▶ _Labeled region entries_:
----
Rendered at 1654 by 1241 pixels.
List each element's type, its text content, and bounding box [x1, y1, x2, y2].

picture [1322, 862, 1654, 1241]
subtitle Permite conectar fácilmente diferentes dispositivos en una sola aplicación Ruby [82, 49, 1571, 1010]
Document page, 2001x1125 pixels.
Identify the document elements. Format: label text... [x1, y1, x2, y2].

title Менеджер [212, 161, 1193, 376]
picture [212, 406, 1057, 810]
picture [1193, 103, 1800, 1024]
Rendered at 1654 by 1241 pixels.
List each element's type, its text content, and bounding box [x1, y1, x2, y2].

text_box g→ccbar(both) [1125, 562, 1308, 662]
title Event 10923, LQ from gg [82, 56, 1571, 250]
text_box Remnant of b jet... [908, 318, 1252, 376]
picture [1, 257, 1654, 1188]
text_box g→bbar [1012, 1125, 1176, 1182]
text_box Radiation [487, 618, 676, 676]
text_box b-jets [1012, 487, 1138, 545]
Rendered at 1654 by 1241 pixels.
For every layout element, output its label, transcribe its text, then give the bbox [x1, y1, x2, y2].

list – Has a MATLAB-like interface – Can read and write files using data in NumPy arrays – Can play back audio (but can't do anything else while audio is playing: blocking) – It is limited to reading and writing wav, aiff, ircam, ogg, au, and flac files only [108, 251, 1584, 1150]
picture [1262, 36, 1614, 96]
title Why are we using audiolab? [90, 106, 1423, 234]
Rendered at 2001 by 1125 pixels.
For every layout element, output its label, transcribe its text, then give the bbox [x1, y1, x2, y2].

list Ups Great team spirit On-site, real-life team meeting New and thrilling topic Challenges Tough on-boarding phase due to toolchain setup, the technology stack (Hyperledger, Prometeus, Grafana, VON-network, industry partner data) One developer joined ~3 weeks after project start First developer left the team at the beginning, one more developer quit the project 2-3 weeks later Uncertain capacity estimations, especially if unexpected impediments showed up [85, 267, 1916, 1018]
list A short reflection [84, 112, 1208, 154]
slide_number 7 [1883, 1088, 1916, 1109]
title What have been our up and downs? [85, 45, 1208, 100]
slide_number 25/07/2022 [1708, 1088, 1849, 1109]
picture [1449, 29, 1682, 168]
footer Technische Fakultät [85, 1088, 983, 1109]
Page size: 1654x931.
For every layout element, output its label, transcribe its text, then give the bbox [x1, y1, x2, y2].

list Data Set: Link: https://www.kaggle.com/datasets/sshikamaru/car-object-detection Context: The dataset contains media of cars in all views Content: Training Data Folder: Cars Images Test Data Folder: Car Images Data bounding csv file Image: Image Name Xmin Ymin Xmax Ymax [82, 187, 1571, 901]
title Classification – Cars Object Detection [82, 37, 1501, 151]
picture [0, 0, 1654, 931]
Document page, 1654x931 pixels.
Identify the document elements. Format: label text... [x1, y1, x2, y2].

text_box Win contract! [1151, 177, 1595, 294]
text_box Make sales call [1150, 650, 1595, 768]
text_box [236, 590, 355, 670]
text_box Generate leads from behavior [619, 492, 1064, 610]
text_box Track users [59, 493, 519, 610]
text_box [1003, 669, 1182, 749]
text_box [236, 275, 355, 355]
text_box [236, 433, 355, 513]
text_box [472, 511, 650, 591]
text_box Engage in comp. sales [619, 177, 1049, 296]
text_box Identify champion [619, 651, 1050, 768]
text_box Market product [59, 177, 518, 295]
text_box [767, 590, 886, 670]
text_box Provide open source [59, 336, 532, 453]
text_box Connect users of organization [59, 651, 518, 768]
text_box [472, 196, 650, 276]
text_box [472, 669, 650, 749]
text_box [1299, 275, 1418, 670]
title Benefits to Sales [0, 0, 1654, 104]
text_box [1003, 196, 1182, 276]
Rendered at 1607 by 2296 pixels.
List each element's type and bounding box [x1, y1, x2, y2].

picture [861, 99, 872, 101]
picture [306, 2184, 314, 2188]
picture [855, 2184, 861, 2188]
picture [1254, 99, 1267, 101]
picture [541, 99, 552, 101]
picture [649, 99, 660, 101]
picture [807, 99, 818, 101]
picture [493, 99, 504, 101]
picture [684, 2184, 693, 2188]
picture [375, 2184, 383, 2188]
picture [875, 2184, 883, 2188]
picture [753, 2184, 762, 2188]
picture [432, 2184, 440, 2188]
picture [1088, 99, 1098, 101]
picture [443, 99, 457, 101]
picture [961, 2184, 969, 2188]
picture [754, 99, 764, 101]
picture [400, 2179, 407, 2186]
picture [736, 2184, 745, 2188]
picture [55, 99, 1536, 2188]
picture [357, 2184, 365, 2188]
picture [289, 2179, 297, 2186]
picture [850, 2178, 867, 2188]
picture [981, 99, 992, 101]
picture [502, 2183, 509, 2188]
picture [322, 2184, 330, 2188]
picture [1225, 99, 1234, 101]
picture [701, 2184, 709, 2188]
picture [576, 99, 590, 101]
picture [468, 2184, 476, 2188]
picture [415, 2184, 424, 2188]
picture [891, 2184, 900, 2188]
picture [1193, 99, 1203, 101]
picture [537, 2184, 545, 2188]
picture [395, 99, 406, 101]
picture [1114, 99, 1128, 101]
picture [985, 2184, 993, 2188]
----
▶ _Exercise objective_: Reproduce verbatim the lines from the line with "Document page, 1654x931 pixels." up to and including the line with "text_box [1003, 196, 1182, 276]".

▶ _The output_:
Document page, 1654x931 pixels.
Identify the document elements. Format: label text... [x1, y1, x2, y2].

text_box Win contract! [1151, 177, 1595, 294]
text_box Make sales call [1150, 650, 1595, 768]
text_box [236, 590, 355, 670]
text_box Generate leads from behavior [619, 492, 1064, 610]
text_box Track users [59, 493, 519, 610]
text_box [1003, 669, 1182, 749]
text_box [236, 275, 355, 355]
text_box [236, 433, 355, 513]
text_box [472, 511, 650, 591]
text_box Engage in comp. sales [619, 177, 1049, 296]
text_box Identify champion [619, 651, 1050, 768]
text_box Market product [59, 177, 518, 295]
text_box [767, 590, 886, 670]
text_box Provide open source [59, 336, 532, 453]
text_box Connect users of organization [59, 651, 518, 768]
text_box [472, 196, 650, 276]
text_box [472, 669, 650, 749]
text_box [1299, 275, 1418, 670]
title Benefits to Sales [0, 0, 1654, 104]
text_box [1003, 196, 1182, 276]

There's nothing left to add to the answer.